### [Task item]
Reproduce the source text of each item in the data below word for word, with no changes. Omit the pictures from your answer.

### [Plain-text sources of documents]
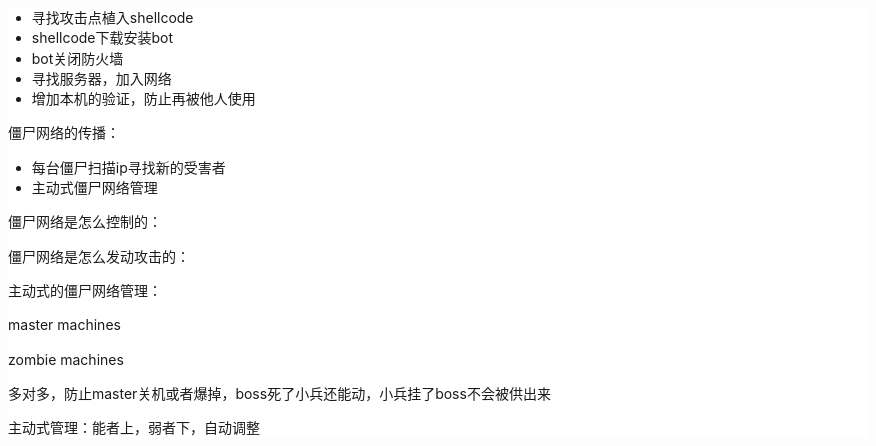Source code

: * 寻找攻击点植入shellcode
* shellcode下载安装bot
* bot关闭防火墙
* 寻找服务器，加入网络
* 增加本机的验证，防止再被他人使用



僵尸网络的传播：

* 每台僵尸扫描ip寻找新的受害者
* 主动式僵尸网络管理



僵尸网络是怎么控制的：



僵尸网络是怎么发动攻击的：

主动式的僵尸网络管理：

master machines

zombie machines

多对多，防止master关机或者爆掉，boss死了小兵还能动，小兵挂了boss不会被供出来

主动式管理：能者上，弱者下，自动调整
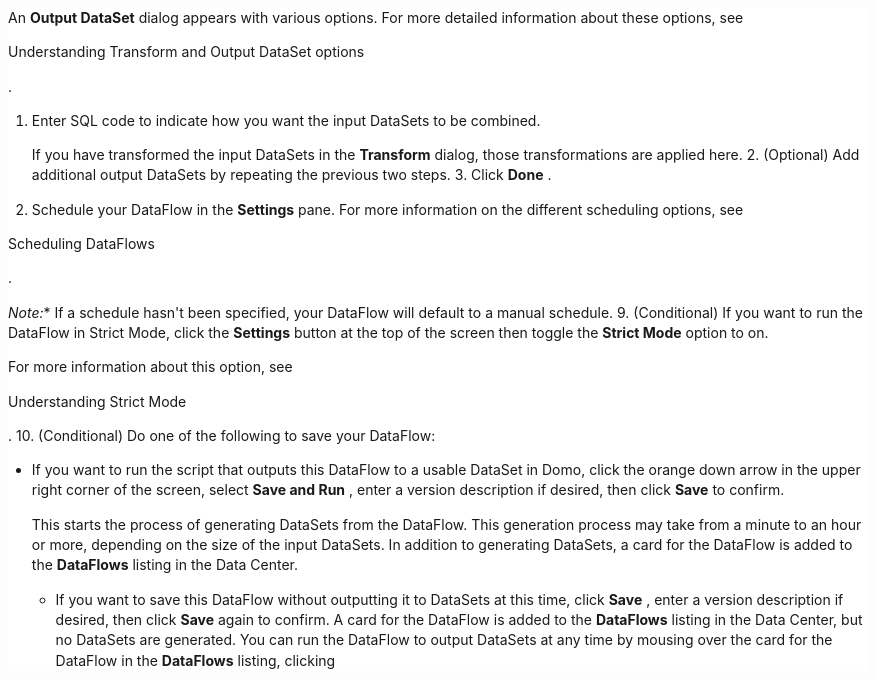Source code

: 
 An
 **Output DataSet**
 dialog appears with various options. For more detailed information about these options, see

Understanding Transform and Output DataSet options

.

1. Enter SQL code to indicate how you want the input DataSets to be combined.


	 If you have transformed the input DataSets in the
	 **Transform**
	 dialog, those transformations are applied here.
	2. (Optional) Add additional output DataSets by repeating the previous two steps.
	3. Click
	 **Done**
	 .
8. Schedule your DataFlow in the
 **Settings**
 pane. For more information on the different scheduling options, see

Scheduling DataFlows

.

*Note:**
 If a schedule hasn't been specified, your DataFlow will default to a manual schedule.
9. (Conditional) If you want to run the DataFlow in Strict Mode, click the
 **Settings**
 button at the top of the screen then toggle the
 **Strict Mode**
 option to on.


 For more information about this option, see

Understanding Strict Mode

.
10. (Conditional) Do one of the following to save your DataFlow:

* If you want to run the script that outputs this DataFlow to a usable DataSet in Domo, click the orange down arrow in the upper right corner of the screen, select
	 **Save and Run**
	 , enter a version description if desired, then click
	 **Save**
	 to confirm.


	 This starts the process of generating DataSets from the DataFlow. This generation process may take from a minute to an hour or more, depending on the size of the input DataSets. In addition to generating DataSets, a card for the DataFlow is added to the
	 **DataFlows**
	 listing in the Data Center.
	* If you want to save this DataFlow without outputting it to DataSets at this time, click
	 **Save**
	 , enter a version description if desired, then click
	 **Save**
	 again to confirm. A card for the DataFlow is added to the
	 **DataFlows**
	 listing in the Data Center, but no DataSets are generated. You can run the DataFlow to output DataSets at any time by mousing over the card for the DataFlow in the
	 **DataFlows**
	 listing, clicking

### [Your response]
Source code

: * 寻找攻击点植入shellcode
* shellcode下载安装bot
* bot关闭防火墙
* 寻找服务器，加入网络
* 增加本机的验证，防止再被他人使用



僵尸网络的传播：

* 每台僵尸扫描ip寻找新的受害者
* 主动式僵尸网络管理



僵尸网络是怎么控制的：



僵尸网络是怎么发动攻击的：

主动式的僵尸网络管理：

master machines

zombie machines

多对多，防止master关机或者爆掉，boss死了小兵还能动，小兵挂了boss不会被供出来

主动式管理：能者上，弱者下，自动调整
Source code

: 
 An
 **Output DataSet**
 dialog appears with various options. For more detailed information about these options, see

Understanding Transform and Output DataSet options

.

1. Enter SQL code to indicate how you want the input DataSets to be combined.


	 If you have transformed the input DataSets in the
	 **Transform**
	 dialog, those transformations are applied here.
	2. (Optional) Add additional output DataSets by repeating the previous two steps.
	3. Click
	 **Done**
	 .
8. Schedule your DataFlow in the
 **Settings**
 pane. For more information on the different scheduling options, see

Scheduling DataFlows

.

*Note:**
 If a schedule hasn't been specified, your DataFlow will default to a manual schedule.
9. (Conditional) If you want to run the DataFlow in Strict Mode, click the
 **Settings**
 button at the top of the screen then toggle the
 **Strict Mode**
 option to on.


 For more information about this option, see

Understanding Strict Mode

.
10. (Conditional) Do one of the following to save your DataFlow:

* If you want to run the script that outputs this DataFlow to a usable DataSet in Domo, click the orange down arrow in the upper right corner of the screen, select
	 **Save and Run**
	 , enter a version description if desired, then click
	 **Save**
	 to confirm.


	 This starts the process of generating DataSets from the DataFlow. This generation process may take from a minute to an hour or more, depending on the size of the input DataSets. In addition to generating DataSets, a card for the DataFlow is added to the
	 **DataFlows**
	 listing in the Data Center.
	* If you want to save this DataFlow without outputting it to DataSets at this time, click
	 **Save**
	 , enter a version description if desired, then click
	 **Save**
	 again to confirm. A card for the DataFlow is added to the
	 **DataFlows**
	 listing in the Data Center, but no DataSets are generated. You can run the DataFlow to output DataSets at any time by mousing over the card for the DataFlow in the
	 **DataFlows**
	 listing, clicking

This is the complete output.